Summary of Your Rights
Right to be Informed: You have the right to be provided with clear, transparent, and easily understandable information about how we use your personal data and your rights.
Right of Access: You can request a copy of the personal data we hold about you and check that we are lawfully processing it.
Right to Rectification: You have the right to have incomplete or inaccurate data we hold about you corrected, though we may need to verify the accuracy of the new data you provide.
Right to Erasure (Right to be Forgotten): You can ask us to delete or remove personal data where there is no good reason for us continuing to process it. Should you wish to completely delete your profile, send an email to privacy@brightermonday.co.rw with a clear Subject line, from the email that belongs to the profile which you wish to be deleted and at least a reason why you would want your profile deleted. Please refer to the article on How to delete your BrighterMonday account.
Right to Object: You may object to the processing of your data where we are relying on a legitimate interest or using your data for direct marketing (including profiling).
Right to Restriction of Processing: You can ask us to suspend the processing of your personal data in specific scenarios (e.g., if you want us to establish its accuracy).
Right to Data Portability: You have the right to request the transfer of your personal data to you or to a third party in a structured, commonly used, machine-readable format.
Right not to be Subject to Automated Decision-Making: You have the right not to be subject to a decision based solely on automated processing, including profiling, which produces legal effects concerning you.
Right to Designate an Heir: You have the legal right to designate a person (heir) to manage or access your personal data in the event of your death.
How to Exercise Your Rights
If you wish to exercise any of the rights set out above, please contact our Data Protection Officer (DPO) at privacy@brightermonday.co.rw.
No Fee Usually Required: You will not have to pay a fee to access your personal data (or to exercise any of the other rights). However, we may charge a reasonable fee if your request is clearly unfounded, repetitive, or excessive.
Response Timeline: In accordance with Rwandan law, we aim to respond to all legitimate requests within thirty (30) days. Occasionally, it may take us longer if your request is particularly complex or you have made a number of requests.
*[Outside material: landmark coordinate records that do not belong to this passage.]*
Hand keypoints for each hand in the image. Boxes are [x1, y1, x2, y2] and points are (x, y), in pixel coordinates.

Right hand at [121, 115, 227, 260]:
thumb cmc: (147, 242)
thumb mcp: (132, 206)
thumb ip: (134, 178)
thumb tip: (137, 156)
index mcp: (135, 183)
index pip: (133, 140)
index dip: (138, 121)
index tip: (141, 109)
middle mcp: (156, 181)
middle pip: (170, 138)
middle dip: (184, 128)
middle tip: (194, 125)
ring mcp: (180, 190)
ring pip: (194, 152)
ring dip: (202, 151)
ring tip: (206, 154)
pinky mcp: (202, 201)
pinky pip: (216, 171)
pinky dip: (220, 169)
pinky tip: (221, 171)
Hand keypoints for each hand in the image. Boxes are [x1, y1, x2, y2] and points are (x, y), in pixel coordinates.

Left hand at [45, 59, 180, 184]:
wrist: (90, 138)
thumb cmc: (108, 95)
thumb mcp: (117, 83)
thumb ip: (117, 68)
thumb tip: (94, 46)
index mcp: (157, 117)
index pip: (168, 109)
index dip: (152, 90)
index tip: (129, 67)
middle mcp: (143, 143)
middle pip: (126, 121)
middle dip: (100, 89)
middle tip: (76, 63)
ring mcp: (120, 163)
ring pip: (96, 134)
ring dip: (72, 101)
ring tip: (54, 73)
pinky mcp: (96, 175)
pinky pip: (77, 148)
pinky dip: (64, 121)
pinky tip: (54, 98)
In this case, we will notify you and keep you updated.
Right to Appeal: If you are not satisfied with our response, you have the right to lodge a complaint or appeal with the National Cyber Security Authority (NCSA).
Changes to the Privacy Policy
We regularly review and update this Policy to reflect changes in our internal data processing practices, for operational or legal reasons, and to remain in full compliance with the Rwanda Data Protection and Privacy Law.
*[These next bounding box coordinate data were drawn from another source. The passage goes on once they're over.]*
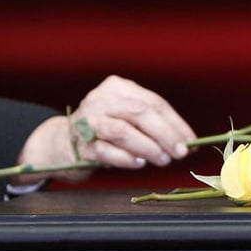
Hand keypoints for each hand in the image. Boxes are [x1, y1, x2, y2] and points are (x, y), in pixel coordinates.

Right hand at [14, 75, 195, 183]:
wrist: (60, 142)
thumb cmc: (104, 129)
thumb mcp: (128, 117)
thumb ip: (154, 125)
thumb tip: (186, 142)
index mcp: (118, 87)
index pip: (154, 102)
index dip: (175, 123)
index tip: (190, 141)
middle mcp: (101, 99)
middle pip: (140, 113)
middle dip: (165, 134)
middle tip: (179, 152)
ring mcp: (87, 121)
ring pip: (123, 131)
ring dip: (148, 147)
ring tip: (162, 160)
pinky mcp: (79, 144)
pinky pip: (106, 151)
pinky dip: (125, 158)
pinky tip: (138, 163)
Notification of Revisions: Any revisions to this Policy will be uploaded to our Site, and such upload will be deemed sufficient communication to you. For material changes that significantly alter how we process your personal data—such as a change in Transfer Destinations like Ireland or the USA, or new Categories of Recipients—we will take additional steps to notify you.
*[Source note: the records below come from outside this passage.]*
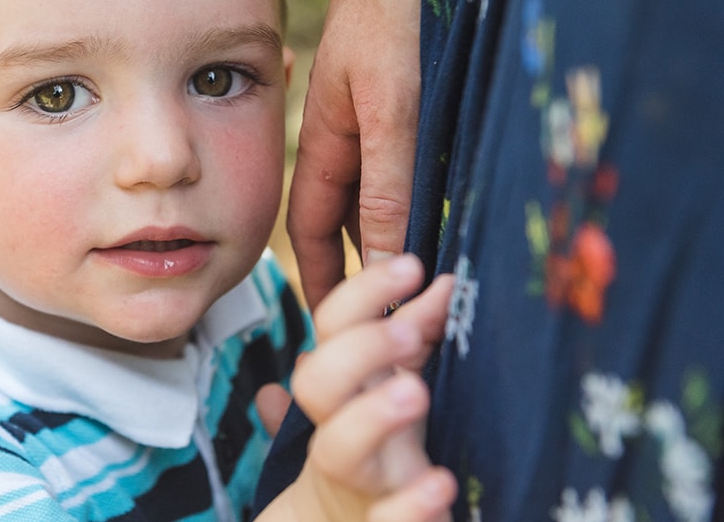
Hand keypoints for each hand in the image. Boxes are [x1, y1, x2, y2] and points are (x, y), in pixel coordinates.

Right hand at [256, 255, 455, 521]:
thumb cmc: (374, 458)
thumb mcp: (388, 394)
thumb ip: (412, 341)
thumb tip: (444, 282)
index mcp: (344, 394)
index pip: (332, 330)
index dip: (363, 295)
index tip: (412, 266)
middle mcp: (341, 435)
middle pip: (320, 383)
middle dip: (359, 350)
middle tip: (406, 331)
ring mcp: (358, 486)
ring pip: (339, 450)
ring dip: (371, 416)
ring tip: (414, 392)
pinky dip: (408, 508)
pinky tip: (440, 484)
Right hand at [287, 0, 465, 307]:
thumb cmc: (390, 15)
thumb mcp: (392, 112)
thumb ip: (388, 186)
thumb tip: (388, 261)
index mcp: (325, 144)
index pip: (313, 230)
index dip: (320, 280)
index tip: (335, 330)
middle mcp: (347, 138)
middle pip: (349, 220)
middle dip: (365, 270)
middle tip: (398, 319)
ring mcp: (377, 120)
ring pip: (384, 195)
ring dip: (402, 234)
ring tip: (433, 280)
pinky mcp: (409, 103)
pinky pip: (413, 165)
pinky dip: (429, 195)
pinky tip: (456, 209)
Registered Users: Where you are a registered user, we will notify you of any significant revision through a prominent notice on your account or via the email address associated with your profile.
Consent Tracking: In accordance with the gaps identified in our compliance audits, we are implementing measures to track the specific version of the Privacy Policy you have consented to. This ensures that your consent is granular and tied to the specific processing operations active at that time.
Review Schedule: This policy is subject to a regular review cycle, with major updates reviewed and approved by our Data Protection Officer (DPO) and documented in our internal Version and Update History.